Try it: Output every line below without omitting or altering anything.

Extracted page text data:
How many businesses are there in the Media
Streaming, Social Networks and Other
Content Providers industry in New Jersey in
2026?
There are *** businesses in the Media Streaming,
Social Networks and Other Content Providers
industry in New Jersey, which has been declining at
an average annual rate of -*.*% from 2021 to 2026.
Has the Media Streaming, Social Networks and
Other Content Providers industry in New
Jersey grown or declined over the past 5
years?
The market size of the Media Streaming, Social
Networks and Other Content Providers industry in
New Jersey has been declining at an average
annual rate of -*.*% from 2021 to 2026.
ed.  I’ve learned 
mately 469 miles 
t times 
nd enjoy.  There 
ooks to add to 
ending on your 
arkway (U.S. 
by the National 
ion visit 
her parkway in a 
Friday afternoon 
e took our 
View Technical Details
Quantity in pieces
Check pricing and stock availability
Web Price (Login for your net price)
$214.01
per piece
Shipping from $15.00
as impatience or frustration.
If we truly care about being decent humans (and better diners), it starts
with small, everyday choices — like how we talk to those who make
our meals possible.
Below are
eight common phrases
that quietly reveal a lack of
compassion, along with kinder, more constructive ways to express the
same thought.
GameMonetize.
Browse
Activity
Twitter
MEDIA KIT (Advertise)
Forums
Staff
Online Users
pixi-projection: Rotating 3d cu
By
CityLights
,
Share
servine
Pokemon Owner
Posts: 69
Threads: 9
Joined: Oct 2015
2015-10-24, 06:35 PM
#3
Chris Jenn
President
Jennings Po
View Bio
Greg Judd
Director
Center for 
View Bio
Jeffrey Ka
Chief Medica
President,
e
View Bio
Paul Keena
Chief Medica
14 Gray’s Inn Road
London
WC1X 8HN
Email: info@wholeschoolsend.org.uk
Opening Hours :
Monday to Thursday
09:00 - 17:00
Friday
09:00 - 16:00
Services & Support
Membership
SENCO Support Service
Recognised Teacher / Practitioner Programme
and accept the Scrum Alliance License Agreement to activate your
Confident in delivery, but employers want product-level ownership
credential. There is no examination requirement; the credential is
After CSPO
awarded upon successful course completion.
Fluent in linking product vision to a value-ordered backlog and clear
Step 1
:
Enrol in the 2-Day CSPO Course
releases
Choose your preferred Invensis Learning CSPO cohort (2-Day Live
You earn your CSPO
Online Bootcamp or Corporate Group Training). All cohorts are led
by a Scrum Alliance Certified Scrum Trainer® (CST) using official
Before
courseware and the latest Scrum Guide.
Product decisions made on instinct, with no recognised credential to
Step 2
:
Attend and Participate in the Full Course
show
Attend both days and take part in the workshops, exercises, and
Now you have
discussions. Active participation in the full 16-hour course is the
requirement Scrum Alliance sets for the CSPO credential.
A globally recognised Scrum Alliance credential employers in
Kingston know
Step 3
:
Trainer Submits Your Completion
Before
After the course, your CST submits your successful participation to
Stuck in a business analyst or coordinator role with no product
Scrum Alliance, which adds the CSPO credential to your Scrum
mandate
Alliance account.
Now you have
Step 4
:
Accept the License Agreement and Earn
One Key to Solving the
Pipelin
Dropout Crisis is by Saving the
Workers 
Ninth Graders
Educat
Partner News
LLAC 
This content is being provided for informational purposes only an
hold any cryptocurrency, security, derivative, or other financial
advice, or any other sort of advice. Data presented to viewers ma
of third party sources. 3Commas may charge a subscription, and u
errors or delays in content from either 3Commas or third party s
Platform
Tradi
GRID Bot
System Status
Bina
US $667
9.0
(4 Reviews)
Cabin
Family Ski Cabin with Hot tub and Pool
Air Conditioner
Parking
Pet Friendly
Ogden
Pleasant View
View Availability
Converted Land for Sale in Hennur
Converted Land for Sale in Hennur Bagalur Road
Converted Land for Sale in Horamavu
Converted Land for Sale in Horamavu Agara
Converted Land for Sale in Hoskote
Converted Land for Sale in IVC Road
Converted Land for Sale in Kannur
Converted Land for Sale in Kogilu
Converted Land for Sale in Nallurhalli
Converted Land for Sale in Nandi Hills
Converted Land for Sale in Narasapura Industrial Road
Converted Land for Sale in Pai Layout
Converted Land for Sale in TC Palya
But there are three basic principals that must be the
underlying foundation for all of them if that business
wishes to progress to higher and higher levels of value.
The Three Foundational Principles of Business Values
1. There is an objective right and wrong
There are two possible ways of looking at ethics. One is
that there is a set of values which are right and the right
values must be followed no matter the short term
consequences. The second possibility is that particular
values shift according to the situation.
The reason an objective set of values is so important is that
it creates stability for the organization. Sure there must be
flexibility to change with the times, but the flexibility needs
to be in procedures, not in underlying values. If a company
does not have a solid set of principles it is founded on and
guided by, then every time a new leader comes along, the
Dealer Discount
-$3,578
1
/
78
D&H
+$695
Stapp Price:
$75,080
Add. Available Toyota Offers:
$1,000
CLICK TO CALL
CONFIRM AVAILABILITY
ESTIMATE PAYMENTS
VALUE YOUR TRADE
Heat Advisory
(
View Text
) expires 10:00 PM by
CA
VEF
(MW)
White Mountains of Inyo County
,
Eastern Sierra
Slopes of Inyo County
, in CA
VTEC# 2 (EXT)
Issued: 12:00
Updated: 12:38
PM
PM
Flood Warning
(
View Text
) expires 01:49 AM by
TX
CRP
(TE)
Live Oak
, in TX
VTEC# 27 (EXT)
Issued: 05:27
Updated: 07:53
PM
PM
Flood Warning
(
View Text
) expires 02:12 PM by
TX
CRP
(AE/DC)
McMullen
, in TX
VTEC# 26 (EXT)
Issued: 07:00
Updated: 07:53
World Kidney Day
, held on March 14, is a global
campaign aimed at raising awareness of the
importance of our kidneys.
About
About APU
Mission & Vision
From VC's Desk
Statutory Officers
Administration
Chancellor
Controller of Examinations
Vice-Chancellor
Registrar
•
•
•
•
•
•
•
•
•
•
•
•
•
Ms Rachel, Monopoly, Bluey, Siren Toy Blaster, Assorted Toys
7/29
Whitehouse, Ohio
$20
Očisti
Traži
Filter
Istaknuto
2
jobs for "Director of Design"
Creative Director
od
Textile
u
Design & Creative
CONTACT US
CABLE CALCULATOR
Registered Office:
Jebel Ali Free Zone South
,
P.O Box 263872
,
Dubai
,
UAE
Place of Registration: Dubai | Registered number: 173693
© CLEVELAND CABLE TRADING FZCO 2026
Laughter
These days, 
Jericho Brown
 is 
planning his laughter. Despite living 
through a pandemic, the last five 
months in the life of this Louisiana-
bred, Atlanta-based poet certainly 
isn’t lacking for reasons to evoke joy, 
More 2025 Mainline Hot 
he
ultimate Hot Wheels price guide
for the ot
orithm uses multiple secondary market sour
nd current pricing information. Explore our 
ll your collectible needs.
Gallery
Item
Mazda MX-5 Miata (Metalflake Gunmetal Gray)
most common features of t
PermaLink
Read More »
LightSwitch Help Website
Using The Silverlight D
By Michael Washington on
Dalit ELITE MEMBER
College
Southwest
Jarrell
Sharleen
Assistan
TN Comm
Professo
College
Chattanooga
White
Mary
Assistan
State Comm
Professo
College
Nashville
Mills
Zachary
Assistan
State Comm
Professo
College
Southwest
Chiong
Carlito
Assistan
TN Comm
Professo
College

Task output:
How many businesses are there in the Media
Streaming, Social Networks and Other
Content Providers industry in New Jersey in
2026?
There are *** businesses in the Media Streaming,
Social Networks and Other Content Providers
industry in New Jersey, which has been declining at
an average annual rate of -*.*% from 2021 to 2026.
Has the Media Streaming, Social Networks and
Other Content Providers industry in New
Jersey grown or declined over the past 5
years?
The market size of the Media Streaming, Social
Networks and Other Content Providers industry in
New Jersey has been declining at an average
annual rate of -*.*% from 2021 to 2026.
ed.  I’ve learned 
mately 469 miles 
t times 
nd enjoy.  There 
ooks to add to 
ending on your 
arkway (U.S. 
by the National 
ion visit 
her parkway in a 
Friday afternoon 
e took our 
View Technical Details
Quantity in pieces
Check pricing and stock availability
Web Price (Login for your net price)
$214.01
per piece
Shipping from $15.00
as impatience or frustration.
If we truly care about being decent humans (and better diners), it starts
with small, everyday choices — like how we talk to those who make
our meals possible.
Below are
eight common phrases
that quietly reveal a lack of
compassion, along with kinder, more constructive ways to express the
same thought.
GameMonetize.
Browse
Activity
Twitter
MEDIA KIT (Advertise)
Forums
Staff
Online Users
pixi-projection: Rotating 3d cu
By
CityLights
,
Share
servine
Pokemon Owner
Posts: 69
Threads: 9
Joined: Oct 2015
2015-10-24, 06:35 PM
#3
Chris Jenn
President
Jennings Po
View Bio
Greg Judd
Director
Center for 
View Bio
Jeffrey Ka
Chief Medica
President,
e
View Bio
Paul Keena
Chief Medica
14 Gray’s Inn Road
London
WC1X 8HN
Email: info@wholeschoolsend.org.uk
Opening Hours :
Monday to Thursday
09:00 - 17:00
Friday
09:00 - 16:00
Services & Support
Membership
SENCO Support Service
Recognised Teacher / Practitioner Programme
and accept the Scrum Alliance License Agreement to activate your
Confident in delivery, but employers want product-level ownership
credential. There is no examination requirement; the credential is
After CSPO
awarded upon successful course completion.
Fluent in linking product vision to a value-ordered backlog and clear
Step 1
:
Enrol in the 2-Day CSPO Course
releases
Choose your preferred Invensis Learning CSPO cohort (2-Day Live
You earn your CSPO
Online Bootcamp or Corporate Group Training). All cohorts are led
by a Scrum Alliance Certified Scrum Trainer® (CST) using official
Before
courseware and the latest Scrum Guide.
Product decisions made on instinct, with no recognised credential to
Step 2
:
Attend and Participate in the Full Course
show
Attend both days and take part in the workshops, exercises, and
Now you have
discussions. Active participation in the full 16-hour course is the
requirement Scrum Alliance sets for the CSPO credential.
A globally recognised Scrum Alliance credential employers in
Kingston know
Step 3
:
Trainer Submits Your Completion
Before
After the course, your CST submits your successful participation to
Stuck in a business analyst or coordinator role with no product
Scrum Alliance, which adds the CSPO credential to your Scrum
mandate
Alliance account.
Now you have
Step 4
:
Accept the License Agreement and Earn
One Key to Solving the
Pipelin
Dropout Crisis is by Saving the
Workers 
Ninth Graders
Educat
Partner News
LLAC 
This content is being provided for informational purposes only an
hold any cryptocurrency, security, derivative, or other financial
advice, or any other sort of advice. Data presented to viewers ma
of third party sources. 3Commas may charge a subscription, and u
errors or delays in content from either 3Commas or third party s
Platform
Tradi
GRID Bot
System Status
Bina
US $667
9.0
(4 Reviews)
Cabin
Family Ski Cabin with Hot tub and Pool
Air Conditioner
Parking
Pet Friendly
Ogden
Pleasant View
View Availability
Converted Land for Sale in Hennur
Converted Land for Sale in Hennur Bagalur Road
Converted Land for Sale in Horamavu
Converted Land for Sale in Horamavu Agara
Converted Land for Sale in Hoskote
Converted Land for Sale in IVC Road
Converted Land for Sale in Kannur
Converted Land for Sale in Kogilu
Converted Land for Sale in Nallurhalli
Converted Land for Sale in Nandi Hills
Converted Land for Sale in Narasapura Industrial Road
Converted Land for Sale in Pai Layout
Converted Land for Sale in TC Palya
But there are three basic principals that must be the
underlying foundation for all of them if that business
wishes to progress to higher and higher levels of value.
The Three Foundational Principles of Business Values
1. There is an objective right and wrong
There are two possible ways of looking at ethics. One is
that there is a set of values which are right and the right
values must be followed no matter the short term
consequences. The second possibility is that particular
values shift according to the situation.
The reason an objective set of values is so important is that
it creates stability for the organization. Sure there must be
flexibility to change with the times, but the flexibility needs
to be in procedures, not in underlying values. If a company
does not have a solid set of principles it is founded on and
guided by, then every time a new leader comes along, the
Dealer Discount
-$3,578
1
/
78
D&H
+$695
Stapp Price:
$75,080
Add. Available Toyota Offers:
$1,000
CLICK TO CALL
CONFIRM AVAILABILITY
ESTIMATE PAYMENTS
VALUE YOUR TRADE
Heat Advisory
(
View Text
) expires 10:00 PM by
CA
VEF
(MW)
White Mountains of Inyo County
,
Eastern Sierra
Slopes of Inyo County
, in CA
VTEC# 2 (EXT)
Issued: 12:00
Updated: 12:38
PM
PM
Flood Warning
(
View Text
) expires 01:49 AM by
TX
CRP
(TE)
Live Oak
, in TX
VTEC# 27 (EXT)
Issued: 05:27
Updated: 07:53
PM
PM
Flood Warning
(
View Text
) expires 02:12 PM by
TX
CRP
(AE/DC)
McMullen
, in TX
VTEC# 26 (EXT)
Issued: 07:00
Updated: 07:53
World Kidney Day
, held on March 14, is a global
campaign aimed at raising awareness of the
importance of our kidneys.
About
About APU
Mission & Vision
From VC's Desk
Statutory Officers
Administration
Chancellor
Controller of Examinations
Vice-Chancellor
Registrar
•
•
•
•
•
•
•
•
•
•
•
•
•
Ms Rachel, Monopoly, Bluey, Siren Toy Blaster, Assorted Toys
7/29
Whitehouse, Ohio
$20
Očisti
Traži
Filter
Istaknuto
2
jobs for "Director of Design"
Creative Director
od
Textile
u
Design & Creative
CONTACT US
CABLE CALCULATOR
Registered Office:
Jebel Ali Free Zone South
,
P.O Box 263872
,
Dubai
,
UAE
Place of Registration: Dubai | Registered number: 173693
© CLEVELAND CABLE TRADING FZCO 2026
Laughter
These days, 
Jericho Brown
 is 
planning his laughter. Despite living 
through a pandemic, the last five 
months in the life of this Louisiana-
bred, Atlanta-based poet certainly 
isn’t lacking for reasons to evoke joy, 
More 2025 Mainline Hot 
he
ultimate Hot Wheels price guide
for the ot
orithm uses multiple secondary market sour
nd current pricing information. Explore our 
ll your collectible needs.
Gallery
Item
Mazda MX-5 Miata (Metalflake Gunmetal Gray)
most common features of t
PermaLink
Read More »
LightSwitch Help Website
Using The Silverlight D
By Michael Washington on
Dalit ELITE MEMBER
College
Southwest
Jarrell
Sharleen
Assistan
TN Comm
Professo
College
Chattanooga
White
Mary
Assistan
State Comm
Professo
College
Nashville
Mills
Zachary
Assistan
State Comm
Professo
College
Southwest
Chiong
Carlito
Assistan
TN Comm
Professo
College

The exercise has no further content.